Les rapports du G20 YES 2013 par EY et Accenture
Avoiding a lost generation par EY
At a time when society’s biggest issue is youth unemployment, businesses and governments must work together to help young people develop an entrepreneurial mindset. That means fostering a culture which supports young people to take risks, set up businesses, create jobs and become masters of their own destiny.
Governments look to entrepreneurs and start-ups to kick-start their economies and provide the jobs that will sustain growth. Yet despite the payback in terms of potential job creation, government investment in SMEs is scarce. To get a more complete picture, we interviewed 1,000 treps ages 40 and under as part of our 2013 survey. This was out of more than 1,500 treps from across the G20. We found that young treps are optimistic and recognize their crucial role in tackling the youth unemployment crisis. But they also warn that new policies and cultural changes are necessary to boost entrepreneurial activity.
Nearly 13% of the world’s youth — close to 75 million young people — are unemployed, according to the International Labour Organization (ILO). In the worst-hit countries, youth unemployment rates have risen well above 30%. The social and economic costs of losing a generation to joblessness are too high to contemplate. Through our research, young treps identify five key imperatives for action.
How to Unleash Growth and Jobs in G20 Countries by Fostering Innovation and Entrepreneurship par Accenture
Reinvigorating growth and job creation is a major challenge facing G20 governments, which is why they should pay closer attention to how they support entrepreneurial innovation. Entrepreneurs are valuable because they bring new ideas to life that can create entirely new markets or revitalize existing ones—and, in the process, spur economic growth and create jobs.
Recent research conducted by Accenture among 1,000 young entrepreneurs across G20 countries confirms the important role entrepreneurs play in a country’s economy. A majority of entrepreneurs we surveyed are optimistic about their ability to drive growth and create jobs in the coming years, and 78 percent of them feel technology-driven innovation is a strategic priority for their businesses. One-third of the entrepreneurs surveyed, and 45 percent of those with headquarters in an emerging market, expect the next wave of innovation to come primarily from emerging markets.

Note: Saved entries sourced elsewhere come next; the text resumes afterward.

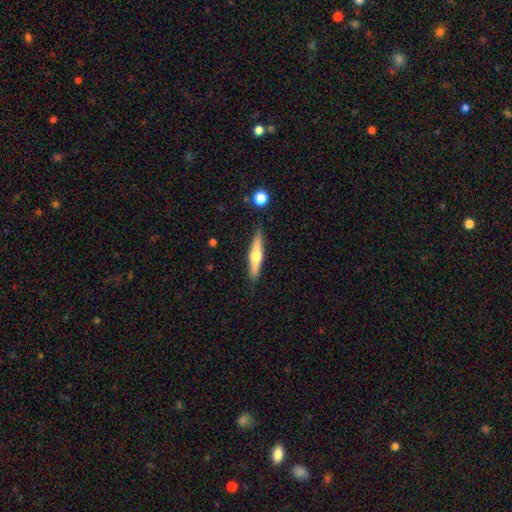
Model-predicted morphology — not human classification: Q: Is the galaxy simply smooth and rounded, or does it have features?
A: featured or disk — 53%.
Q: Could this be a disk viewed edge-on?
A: yes — 93%.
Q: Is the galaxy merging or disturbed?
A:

To develop their businesses, innovative entrepreneurs are eager to collaborate with large companies. They also feel that technology clusters, inspired by Silicon Valley, can provide a vital ecosystem for entrepreneurial success: One-third of the respondents work in a local technology cluster and 57 percent would like to work in one. And they would like to see governments do more to support entrepreneurial innovation, citing 12 policy actions they believe can help shape an environment that encourages entrepreneurs to pursue their ambition. Large companies, governments and entrepreneurs all have a role in making entrepreneurial innovation work. Working together, these three groups can devise the right combination of approaches and policies that can unleash entrepreneurial innovation while respecting the diversity of G20 economies.